The electrochemical performance of a full cell consisting of a GAP cathode and GAP anode with an aqueous electrolyte was evaluated for a voltage range of 0.0 to 2.2 V without any applied strain. The discharge capacities of the full cell were 100 mAh g−1 at a current density of 0.5 A g−1; their discharge times are about 2 min (figs. S17 and S18). Furthermore, the long-term cycle performance of the full cell showed highly stable cycle retention of 96% at a current density of 0.5 A g−1 even after 1000 cycles (Fig. 5D).

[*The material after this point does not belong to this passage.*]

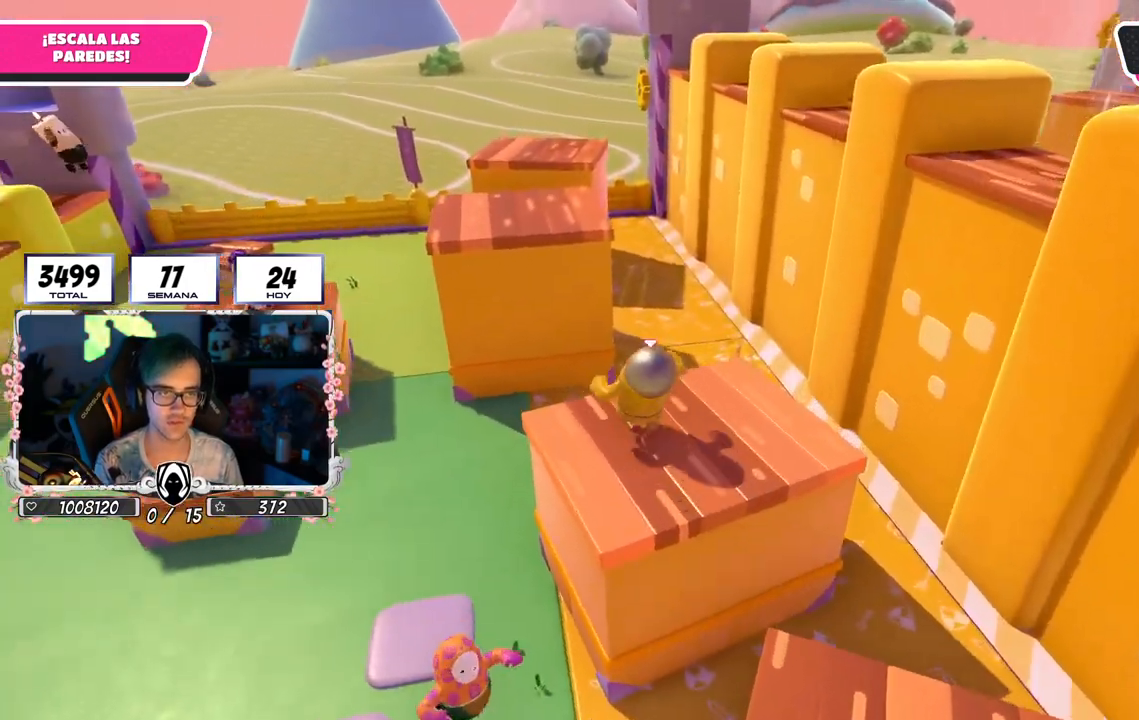
{"buttons": ["SQUARE"], "left_stick": "up", "right_stick": "center", "events": [[100, "CROSS", "down"], [317, "CROSS", "up"], [333, "left_stick", "up"], [433, "SQUARE", "down"]]}
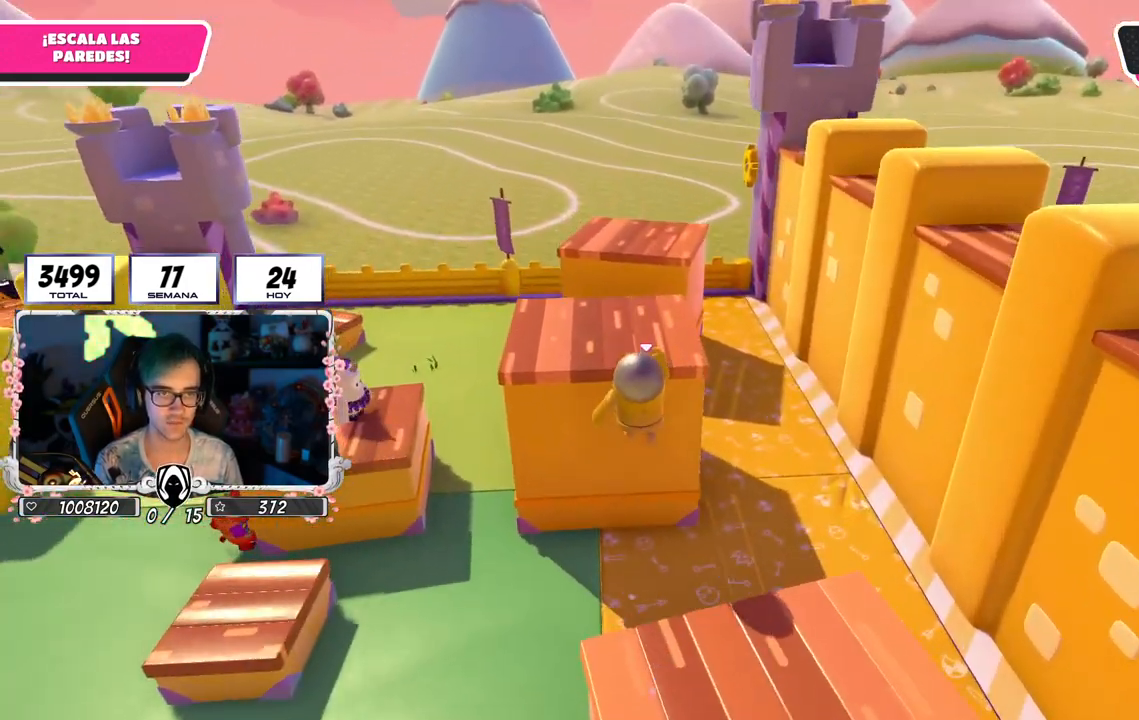
{"buttons": [], "left_stick": "up", "right_stick": "down-right", "events": [[67, "SQUARE", "up"], [467, "right_stick", "down-right"]]}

More specifically, to demonstrate the electrochemical performance under strain, we designed the stretchable aqueous rechargeable lithium-ion battery to be practically feasible for deformable electronic devices (Fig. 5E). Recovery properties of the proposed battery could be introduced using the packaging materials of polydimethylsiloxane (PDMS) (fig. S19). This stretchable aqueous rechargeable lithium-ion battery was cycled at a current density of 0.5 A g−1 between 0 and 30% strain (Fig. 5F); at 30% strain, the stretchable aqueous rechargeable lithium-ion battery showed an outstanding capacity retention of 72% for 10 cycles, as compared to the unstrained conditions. After releasing the strain, the specific capacity of the stretchable aqueous rechargeable lithium-ion battery completely recovered its initial values. To further investigate the electrochemical stability of the stretchable battery, we determined the cycling performance at a current density of 0.5 A g−1 while being subjected to 20 stretching cycles at a strain of 30% per 20 cycles (Fig. 5G). Figure 5H shows that a stretchable battery connected in series can light up orange light-emitting diodes (LEDs) while stretching under 30% strain (fig. S20 and movie S1). These results demonstrate that stretchable full battery–based GAP stretchable conductors are an appropriate power source for various stretchable electronic devices.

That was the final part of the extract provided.